Zhang Jiayong ficou surpreso; a armadura era apenas para atrair compradores desinformados, enquanto os conhecedores jamais se interessariam por ela. Ele próprio havia agido como um ingênuo.

Nesse momento, um dono de loja de meia-idade, um pouco gordo e de aparência suspeita, aproximou-se. Era evidente que ele gostava de cobrar caro.

Nenhum item tinha preço marcado; se alguém gostasse de algo e perguntasse, o dono certamente pediria um valor exorbitante. Afinal, quando as pessoas desejam algo, perdem a razão, dando aos mercadores desonestos uma oportunidade.

Recomenda-se sempre não comprar sozinho, mas levar um amigo de visão crítica para apontar defeitos. Se, mesmo após esse julgamento negativo, você ainda quiser comprar, é porque realmente gosta, e deve pagar.

“Xian, venha ver, tem um mapa antigo aqui! Tem também um pedaço de papel preto, parece metal. Será que é um mapa de verdade?” Zhang Jiayong chamou Zhang Xian ao notar o mapa.

Zhang Xian semicerrava os olhos, falou com voz grave: “É um mapa antigo, de uso militar. Se não me engano, cobre a área em torno do condado de Meng com um raio de vinte quilômetros.”

“Devemos comprar? Isso pode ajudar na nossa viagem!” Zhang Jiayong ficou animado, parecia ter encontrado algo útil.

“Compre,” respondeu Zhang Xian com um leve aceno, sua expressão tornando-se séria e um pouco melancólica.

Zhang Jiayong olhou para o mapa com entusiasmo, sem perceber a mudança no rosto de Zhang Xian.

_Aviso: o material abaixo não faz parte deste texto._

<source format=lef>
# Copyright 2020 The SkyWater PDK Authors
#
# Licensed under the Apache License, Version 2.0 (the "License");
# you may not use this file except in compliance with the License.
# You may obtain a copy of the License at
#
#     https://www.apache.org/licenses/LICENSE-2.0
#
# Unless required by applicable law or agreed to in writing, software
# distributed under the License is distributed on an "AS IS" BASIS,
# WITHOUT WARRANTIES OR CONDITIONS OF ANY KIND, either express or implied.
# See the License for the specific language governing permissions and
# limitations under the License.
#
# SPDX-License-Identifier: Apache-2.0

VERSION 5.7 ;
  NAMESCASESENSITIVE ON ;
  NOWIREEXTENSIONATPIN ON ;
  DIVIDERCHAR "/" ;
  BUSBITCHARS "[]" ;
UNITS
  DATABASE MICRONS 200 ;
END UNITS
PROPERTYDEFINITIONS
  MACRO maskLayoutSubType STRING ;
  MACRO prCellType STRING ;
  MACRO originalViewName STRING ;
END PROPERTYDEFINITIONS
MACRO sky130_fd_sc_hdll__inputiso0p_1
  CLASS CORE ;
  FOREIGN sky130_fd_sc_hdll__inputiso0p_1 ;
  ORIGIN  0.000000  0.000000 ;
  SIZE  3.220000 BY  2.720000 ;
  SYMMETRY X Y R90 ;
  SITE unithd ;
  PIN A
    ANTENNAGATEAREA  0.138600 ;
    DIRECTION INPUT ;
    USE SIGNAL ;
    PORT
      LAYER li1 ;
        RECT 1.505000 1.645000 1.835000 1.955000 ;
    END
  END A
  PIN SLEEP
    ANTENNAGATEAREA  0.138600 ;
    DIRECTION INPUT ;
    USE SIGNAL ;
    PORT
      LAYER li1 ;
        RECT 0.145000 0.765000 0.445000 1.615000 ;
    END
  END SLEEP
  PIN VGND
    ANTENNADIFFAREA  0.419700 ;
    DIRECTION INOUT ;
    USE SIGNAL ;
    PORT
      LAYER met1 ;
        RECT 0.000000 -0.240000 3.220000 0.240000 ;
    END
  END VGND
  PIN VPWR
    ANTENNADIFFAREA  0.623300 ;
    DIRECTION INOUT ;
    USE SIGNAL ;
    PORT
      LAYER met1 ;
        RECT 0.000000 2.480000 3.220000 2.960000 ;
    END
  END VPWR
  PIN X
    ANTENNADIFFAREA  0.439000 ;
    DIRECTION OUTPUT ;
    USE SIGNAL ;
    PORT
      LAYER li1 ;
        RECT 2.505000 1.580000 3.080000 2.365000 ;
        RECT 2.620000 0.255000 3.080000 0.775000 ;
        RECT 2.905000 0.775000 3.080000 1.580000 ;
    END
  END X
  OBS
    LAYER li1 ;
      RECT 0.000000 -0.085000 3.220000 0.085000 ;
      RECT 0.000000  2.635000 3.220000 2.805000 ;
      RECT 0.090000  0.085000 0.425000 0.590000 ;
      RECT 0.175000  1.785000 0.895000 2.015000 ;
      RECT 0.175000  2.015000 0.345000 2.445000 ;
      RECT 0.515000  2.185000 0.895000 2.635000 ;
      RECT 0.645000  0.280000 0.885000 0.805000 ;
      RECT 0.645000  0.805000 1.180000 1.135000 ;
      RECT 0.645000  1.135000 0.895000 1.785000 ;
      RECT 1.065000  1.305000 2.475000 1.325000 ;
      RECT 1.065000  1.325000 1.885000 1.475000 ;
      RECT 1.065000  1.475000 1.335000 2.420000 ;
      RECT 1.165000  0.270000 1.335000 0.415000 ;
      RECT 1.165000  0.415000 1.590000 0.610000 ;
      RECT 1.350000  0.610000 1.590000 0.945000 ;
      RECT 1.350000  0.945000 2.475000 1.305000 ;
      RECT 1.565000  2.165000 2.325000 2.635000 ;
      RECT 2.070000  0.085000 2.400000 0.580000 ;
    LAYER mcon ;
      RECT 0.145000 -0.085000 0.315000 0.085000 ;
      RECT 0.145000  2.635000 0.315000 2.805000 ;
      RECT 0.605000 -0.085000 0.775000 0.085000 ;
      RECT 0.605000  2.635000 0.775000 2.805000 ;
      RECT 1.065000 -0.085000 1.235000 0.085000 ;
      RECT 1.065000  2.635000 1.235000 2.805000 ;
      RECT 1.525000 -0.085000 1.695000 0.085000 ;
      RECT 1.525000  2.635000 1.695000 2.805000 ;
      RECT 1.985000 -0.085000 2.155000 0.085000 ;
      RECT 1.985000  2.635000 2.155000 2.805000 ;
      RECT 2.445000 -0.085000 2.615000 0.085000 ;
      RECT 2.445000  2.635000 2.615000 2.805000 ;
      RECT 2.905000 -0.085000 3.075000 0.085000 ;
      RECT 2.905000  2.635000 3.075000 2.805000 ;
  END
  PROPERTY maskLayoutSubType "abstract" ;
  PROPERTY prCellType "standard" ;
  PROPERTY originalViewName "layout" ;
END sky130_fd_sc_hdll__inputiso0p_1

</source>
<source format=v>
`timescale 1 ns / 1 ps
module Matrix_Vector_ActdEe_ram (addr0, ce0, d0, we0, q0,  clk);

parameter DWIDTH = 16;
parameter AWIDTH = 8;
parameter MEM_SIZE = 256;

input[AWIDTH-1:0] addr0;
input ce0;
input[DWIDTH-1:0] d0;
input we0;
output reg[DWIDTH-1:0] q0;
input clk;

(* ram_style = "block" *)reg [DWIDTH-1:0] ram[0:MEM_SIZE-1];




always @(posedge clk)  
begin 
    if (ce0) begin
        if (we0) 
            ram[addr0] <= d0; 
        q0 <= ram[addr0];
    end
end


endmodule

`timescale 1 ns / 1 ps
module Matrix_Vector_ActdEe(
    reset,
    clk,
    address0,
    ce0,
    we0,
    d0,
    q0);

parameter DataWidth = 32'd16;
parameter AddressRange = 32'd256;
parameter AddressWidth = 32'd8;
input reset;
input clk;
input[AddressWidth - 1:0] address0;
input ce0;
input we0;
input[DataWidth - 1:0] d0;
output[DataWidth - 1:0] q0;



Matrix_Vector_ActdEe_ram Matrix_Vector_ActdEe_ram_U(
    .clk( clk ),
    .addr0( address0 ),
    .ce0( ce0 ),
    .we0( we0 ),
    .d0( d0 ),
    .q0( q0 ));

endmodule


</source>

“Quanto custa, patrão?” perguntou Zhang Jiayong.

“Mapa e papel preto: dez milhões,” respondeu o dono, lançando um preço surpreendente.

Zhang Jiayong quase xingou; era só um mapa antigo, que não valia tanto. Parecia um golpe.

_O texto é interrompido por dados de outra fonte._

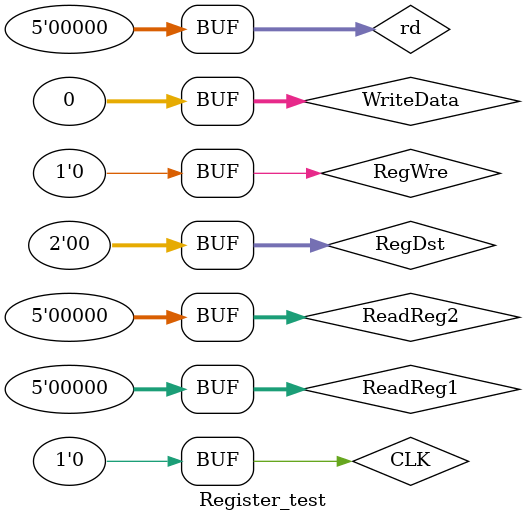
<source format=v>
`timescale 1ns / 1ps


module Register_test;

	// Inputs
	reg CLK;
	reg [4:0] ReadReg1;
	reg [4:0] ReadReg2;
	reg [4:0] rd;
	reg [31:0] WriteData;
	reg [1:0] RegDst;
	reg RegWre;

	// Outputs
	wire [31:0] ReadData1;
	wire [31:0] ReadData2;
	wire [31:0] WriteReg;

	// Instantiate the Unit Under Test (UUT)
	RegisterFile uut (
		.CLK(CLK), 
		.ReadReg1(ReadReg1), 
		.ReadReg2(ReadReg2), 
		.rd(rd), 
		.WriteData(WriteData), 
		.RegDst(RegDst), 
		.RegWre(RegWre), 
		.ReadData1(ReadData1), 
		.ReadData2(ReadData2), 
		.WriteReg(WriteReg)
	);

	initial begin
		// Initialize Inputs
		CLK = 0;
		ReadReg1 = 0;
		ReadReg2 = 0;
		rd = 0;
		WriteData = 0;
		RegDst = 0;
		RegWre = 0;

		// Wait 100 ns for global reset to finish
		#100;
        
		// Add stimulus here

	end
      
endmodule


</source>
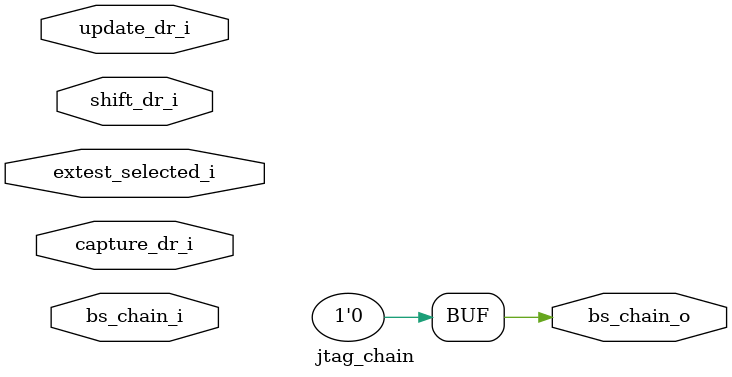
<source format=v>

`include "timescale.v"
// synopsys translate_on
`include "dbg_defines.v"

// Top module
module jtag_chain   ( capture_dr_i, shift_dr_i, update_dr_i, extest_selected_i, 
                      bs_chain_i,   bs_chain_o
                    );

parameter Tp = 1;


input   capture_dr_i;
input   shift_dr_i;
input   update_dr_i;
input   extest_selected_i;
input   bs_chain_i;

output  bs_chain_o;

assign  bs_chain_o = 0;

endmodule

</source>
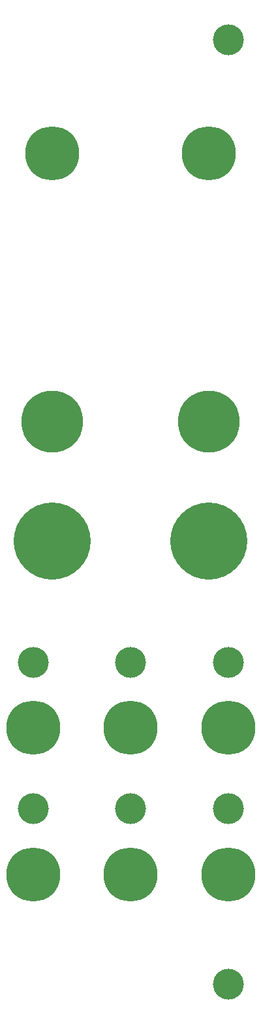
<source format=gbr>
G04 DesignSpark PCB Gerber Version 9.0 Build 5138 *
%FSLAX35Y35*%
%MOMM*%
%ADD142C,4.00000*%
%ADD140C,7.00000*%
%ADD93C,8.00000*%
%ADD141C,10.00000*%
X0Y0D02*
D02*
D93*
X1015240Y7615240D03*
X3045240D03*
D02*
D140*
X765240Y1740240D03*
Y3640240D03*
X1015240Y11090240D03*
X2030240Y1740240D03*
Y3640240D03*
X3045240Y11090240D03*
X3295240Y1740240D03*
Y3640240D03*
D02*
D141*
X1015240Y6065240D03*
X3045240D03*
D02*
D142*
X765240Y2590240D03*
Y4490240D03*
X2030240Y2590240D03*
Y4490240D03*
X3295240Y315240D03*
Y2590240D03*
Y4490240D03*
Y12565240D03*
X0Y0D02*
M02*

</source>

Na verdade, Zhang Jiayong desconhecia o mercado: alguns mapas antigos realmente foram vendidos por milhões, dependendo do valor histórico e científico. Mapas marítimos centenários têm alto valor, mas mapas locais, até de pequenas vilas, valem pouco, talvez algumas centenas de milhares. Esse mapa, de nível municipal, valeria no máximo dois ou três milhões.

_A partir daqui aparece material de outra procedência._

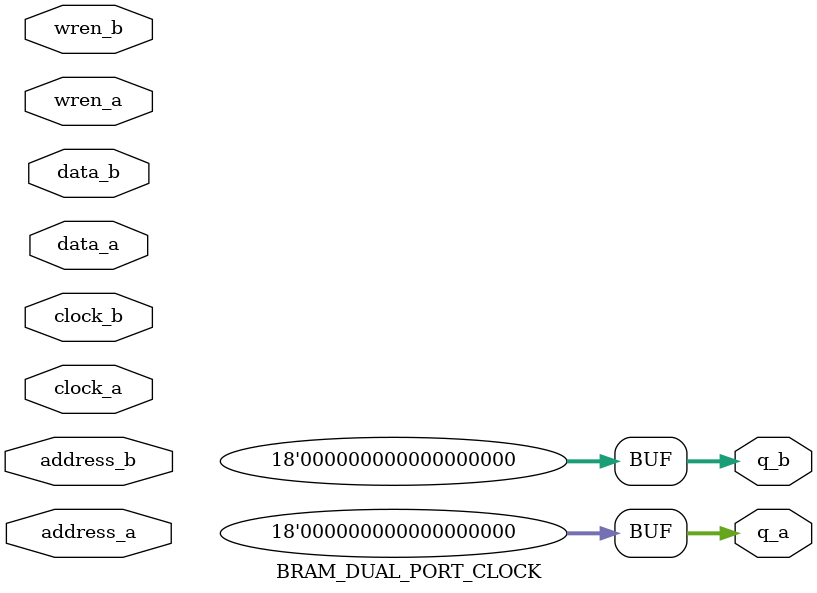
<source format=v>
module BRAM_DUAL_PORT_CLOCK(	// file.cleaned.mlir:2:3
  input  [11:0] address_a,	// file.cleaned.mlir:2:38
                address_b,	// file.cleaned.mlir:2:59
  input         clock_a,	// file.cleaned.mlir:2:80
                clock_b,	// file.cleaned.mlir:2:98
  input  [17:0] data_a,	// file.cleaned.mlir:2:116
                data_b,	// file.cleaned.mlir:2:134
  input         wren_a,	// file.cleaned.mlir:2:152
                wren_b,	// file.cleaned.mlir:2:169
  output [17:0] q_a,	// file.cleaned.mlir:2:187
                q_b	// file.cleaned.mlir:2:202
);

  assign q_a = 18'h0;	// file.cleaned.mlir:3:15, :4:5
  assign q_b = 18'h0;	// file.cleaned.mlir:3:15, :4:5
endmodule


</source>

“Isso não é justo, dez milhões por esse mapa?” Zhang Jiayong reclamou, com o rosto fechado.

“Já disse, mapa e papel preto juntos por dez milhões,” repetiu o dono. O negócio dele ia bem, então não precisava se preocupar em perder clientes; portanto, abusava dos preços, tentando lucrar ao máximo.

“Só quero o mapa,” disse Zhang Jiayong. Não tinha ideia do que era aquele papel preto, e não queria.

“Não vendo separado, mapa e papel preto: dez milhões,” insistiu o dono, balançando a cabeça.

Zhang Jiayong quase perdeu a paciência, mas conversou com Zhang Xian, e decidiram que o mapa poderia ser útil em um momento crítico, então deveriam comprá-lo, mesmo custando caro. Pensou em Zuo Xiong, que sempre pagava sem reclamar; talvez ele pudesse ser o “bobo da vez” nessa compra.